╭──

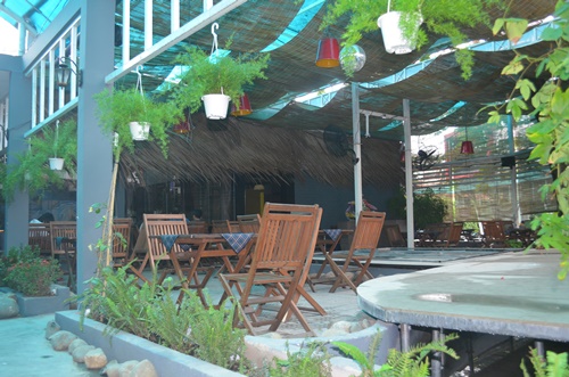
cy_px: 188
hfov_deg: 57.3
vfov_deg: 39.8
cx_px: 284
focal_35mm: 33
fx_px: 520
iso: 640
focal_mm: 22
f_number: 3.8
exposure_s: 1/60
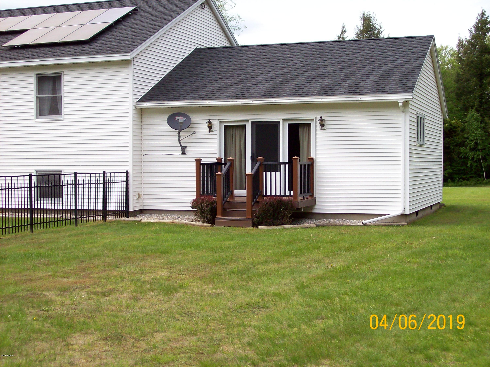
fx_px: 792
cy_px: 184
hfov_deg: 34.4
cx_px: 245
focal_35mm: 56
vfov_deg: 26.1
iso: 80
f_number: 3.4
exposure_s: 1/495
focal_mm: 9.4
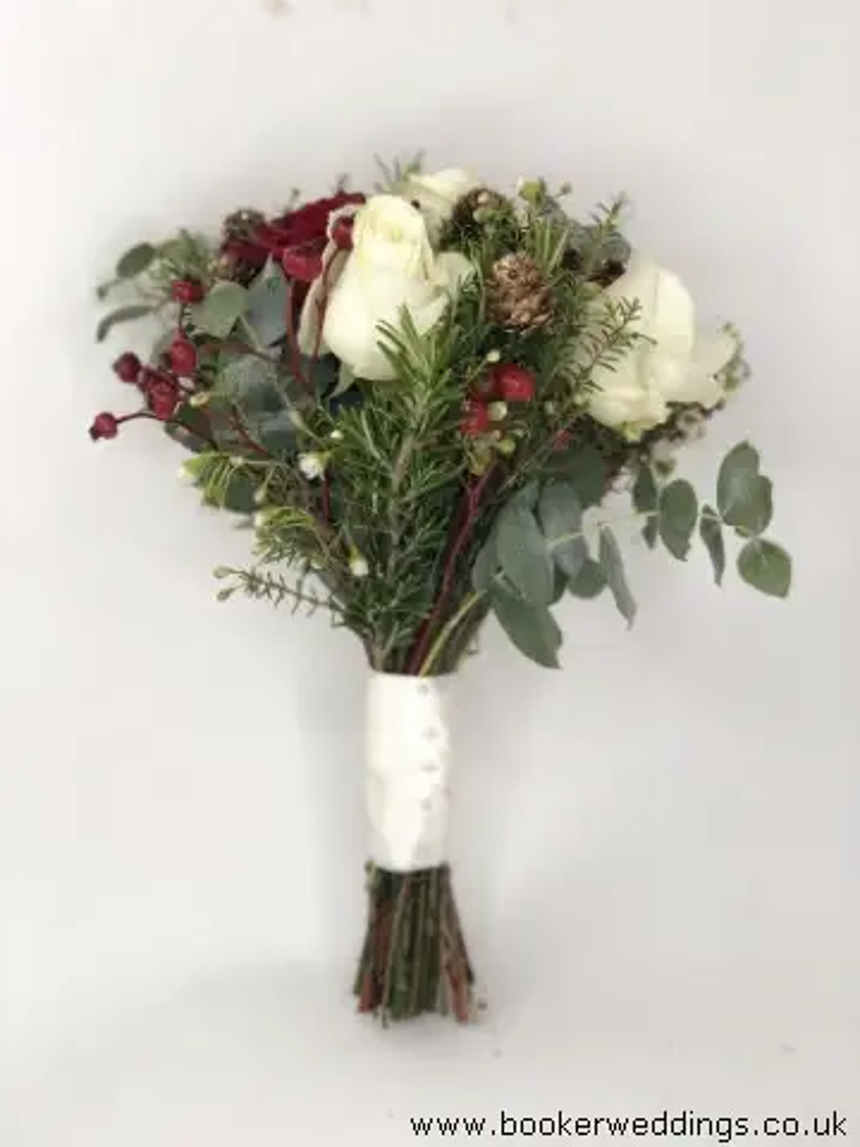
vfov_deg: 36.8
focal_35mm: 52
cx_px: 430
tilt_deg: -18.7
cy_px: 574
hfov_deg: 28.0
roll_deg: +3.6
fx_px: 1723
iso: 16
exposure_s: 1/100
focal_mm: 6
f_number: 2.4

╰──
╭──

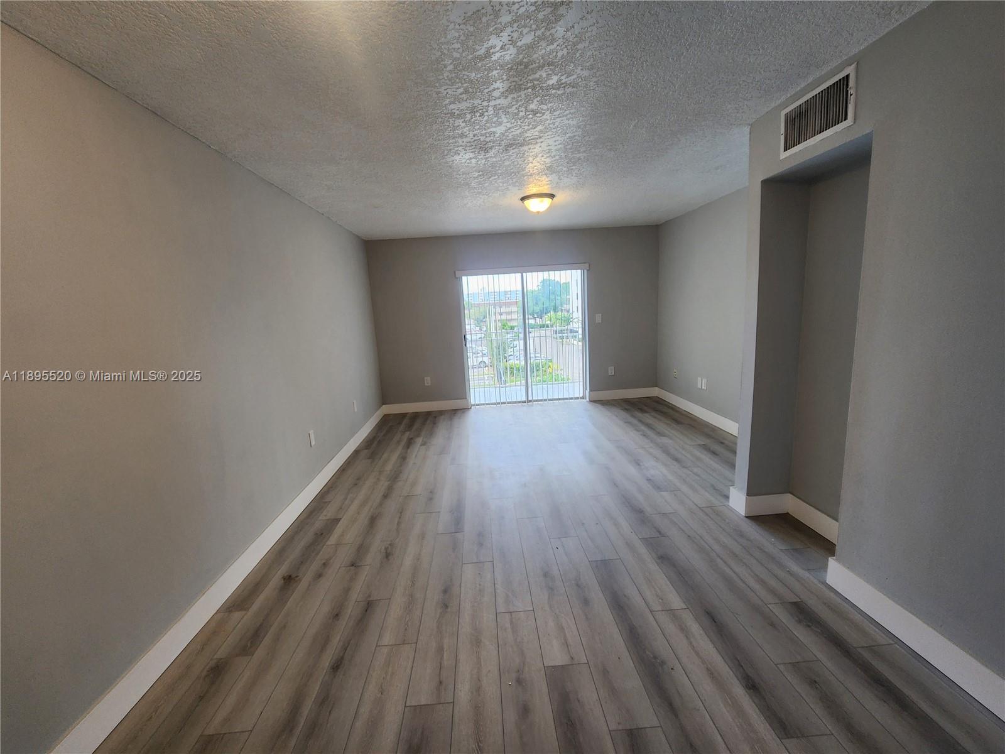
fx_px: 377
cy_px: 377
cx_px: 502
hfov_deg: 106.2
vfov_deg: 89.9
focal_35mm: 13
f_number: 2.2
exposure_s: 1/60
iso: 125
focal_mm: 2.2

╰──

**JOB**
Working from the entries above, please transcribe only the lines from the line with "focal_35mm: 33" through the line with "f_number: 2.4", exactly, with both end lines and without pictures.

**RESULT**
focal_35mm: 33
fx_px: 520
iso: 640
focal_mm: 22
f_number: 3.8
exposure_s: 1/60
fx_px: 792
cy_px: 184
hfov_deg: 34.4
cx_px: 245
focal_35mm: 56
vfov_deg: 26.1
iso: 80
f_number: 3.4
exposure_s: 1/495
focal_mm: 9.4
vfov_deg: 36.8
focal_35mm: 52
cx_px: 430
tilt_deg: -18.7
cy_px: 574
hfov_deg: 28.0
roll_deg: +3.6
fx_px: 1723
iso: 16
exposure_s: 1/100
focal_mm: 6
f_number: 2.4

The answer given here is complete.